» INPUT DATA:
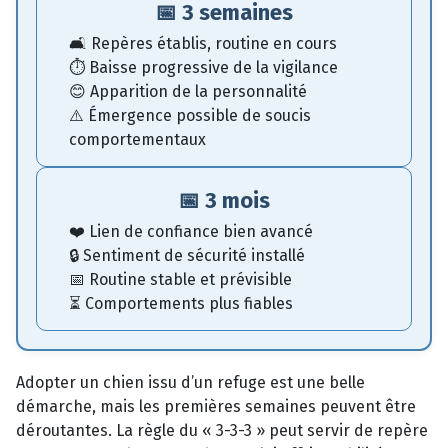
📅 3 semaines
🛋️ Repères établis, routine en cours
⏱️ Baisse progressive de la vigilance
😊 Apparition de la personnalité
⚠️ Émergence possible de soucis
comportementaux
📅 3 mois
❤️ Lien de confiance bien avancé
🔒 Sentiment de sécurité installé
📅 Routine stable et prévisible
⏳ Comportements plus fiables
Adopter un chien issu d’un refuge est une belle
démarche, mais les premières semaines peuvent être
déroutantes. La règle du « 3-3-3 » peut servir de repère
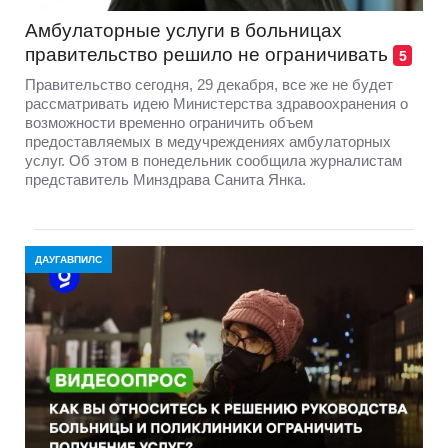
Амбулаторные услуги в больницах
правительство решило не ограничивать
5
Правительство сегодня, 29 декабря, все же не будет
рассматривать идею Министерства здравоохранения о
возможности временно ограничить объем
предоставляемых в медучреждениях амбулаторных
услуг. Об этом в понедельник сообщила журналистам
представитель Минздрава Санита Янка.
ДАУГАВПИЛС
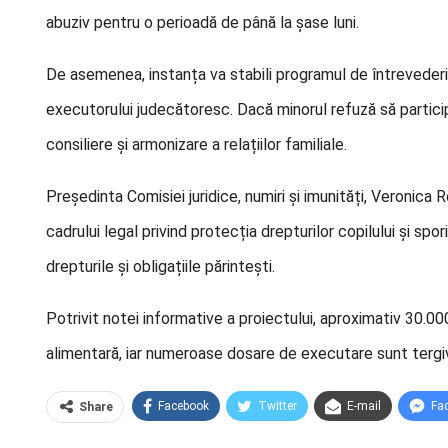
abuziv pentru o perioadă de până la șase luni.
De asemenea, instanța va stabili programul de întrevederi d
executorului judecătoresc. Dacă minorul refuză să particip
consiliere și armonizare a relațiilor familiale.
Președinta Comisiei juridice, numiri și imunități, Veronica
cadrului legal privind protecția drepturilor copilului și spor
drepturile și obligațiile părintești.
Potrivit notei informative a proiectului, aproximativ 30.
alimentară, iar numeroase dosare de executare sunt tergive
Facebook
Twitter
E-mail
Fa
Share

» WORK TASK: Copy out the text of all the records line for line, leaving out the picture markers.

» EXPECTED ANSWER:
📅 3 semaines
🛋️ Repères établis, routine en cours
⏱️ Baisse progressive de la vigilance
😊 Apparition de la personnalité
⚠️ Émergence possible de soucis
comportementaux
📅 3 mois
❤️ Lien de confiance bien avancé
🔒 Sentiment de sécurité installé
📅 Routine stable et prévisible
⏳ Comportements plus fiables
Adopter un chien issu d’un refuge est une belle
démarche, mais les premières semaines peuvent être
déroutantes. La règle du « 3-3-3 » peut servir de repère
Амбулаторные услуги в больницах
правительство решило не ограничивать
5
Правительство сегодня, 29 декабря, все же не будет
рассматривать идею Министерства здравоохранения о
возможности временно ограничить объем
предоставляемых в медучреждениях амбулаторных
услуг. Об этом в понедельник сообщила журналистам
представитель Минздрава Санита Янка.
ДАУГАВПИЛС
abuziv pentru o perioadă de până la șase luni.
De asemenea, instanța va stabili programul de întrevederi d
executorului judecătoresc. Dacă minorul refuză să particip
consiliere și armonizare a relațiilor familiale.
Președinta Comisiei juridice, numiri și imunități, Veronica
cadrului legal privind protecția drepturilor copilului și spor
drepturile și obligațiile părintești.
Potrivit notei informative a proiectului, aproximativ 30.
alimentară, iar numeroase dosare de executare sunt tergive
Facebook
Twitter
E-mail
Fa
Share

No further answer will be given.